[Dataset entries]

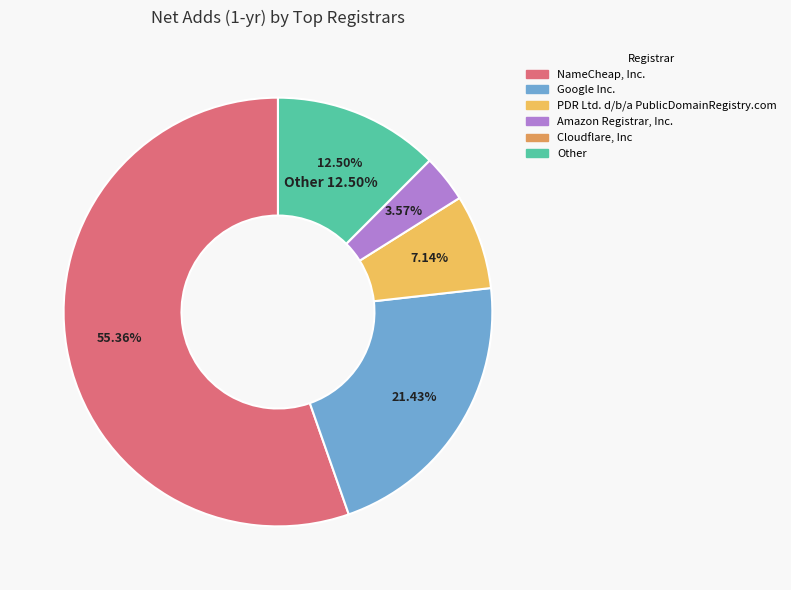

Is there any slice that represents more than half of the pie?

Yes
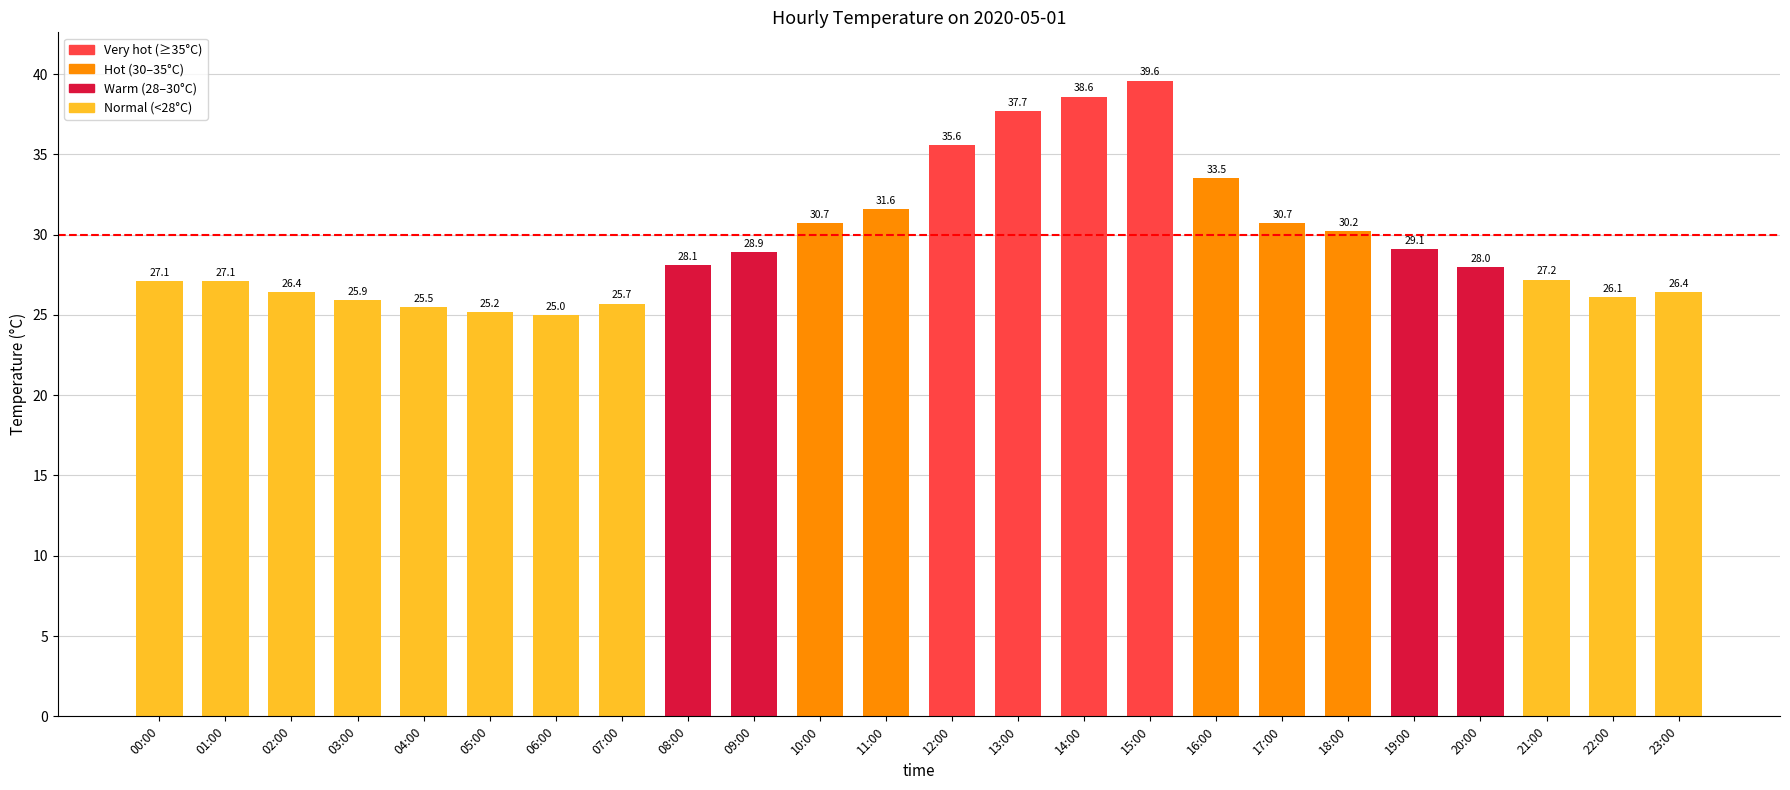

True or false: the data shows 47.6 at 16:00.

False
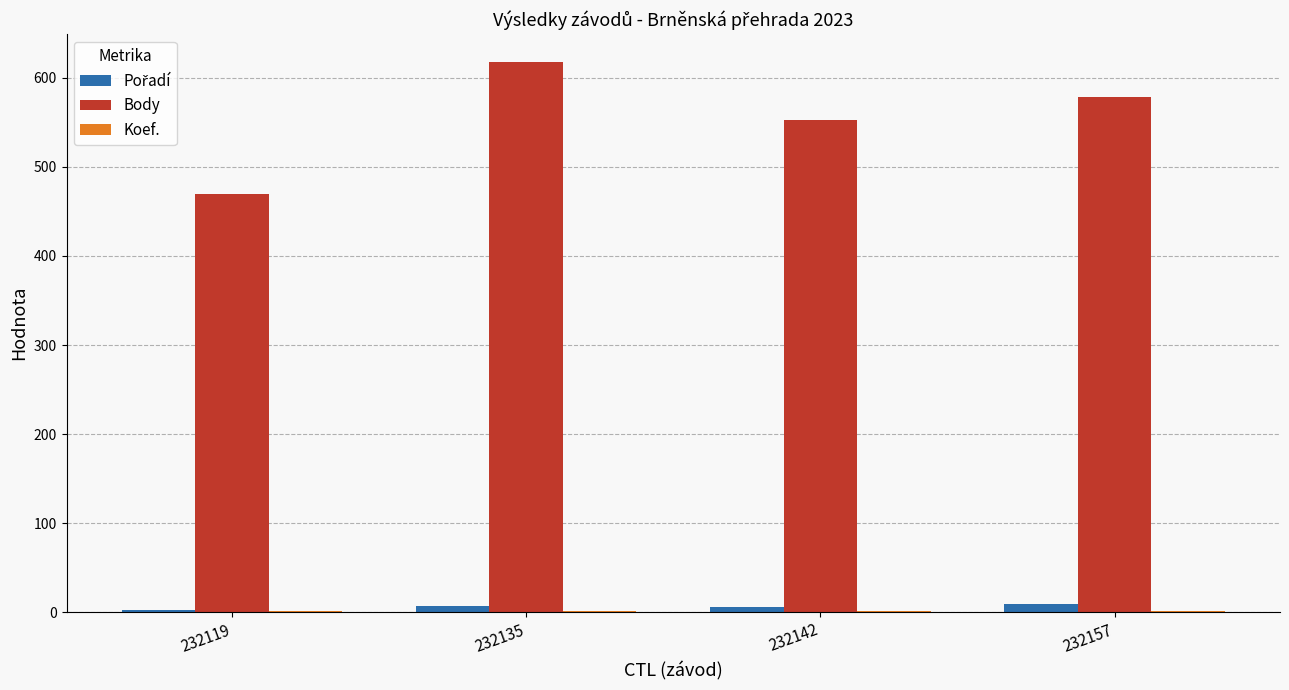

Which series changed the most between 232119 and 232142?

Body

ACTIVITY — Rewrite the records above with every "slice" replaced by "wedge" and all other text unchanged, leaving the pictures out.

WORKED SOLUTION —
Is there any wedge that represents more than half of the pie?

Yes

True or false: the data shows 47.6 at 16:00.

False

Which series changed the most between 232119 and 232142?

Body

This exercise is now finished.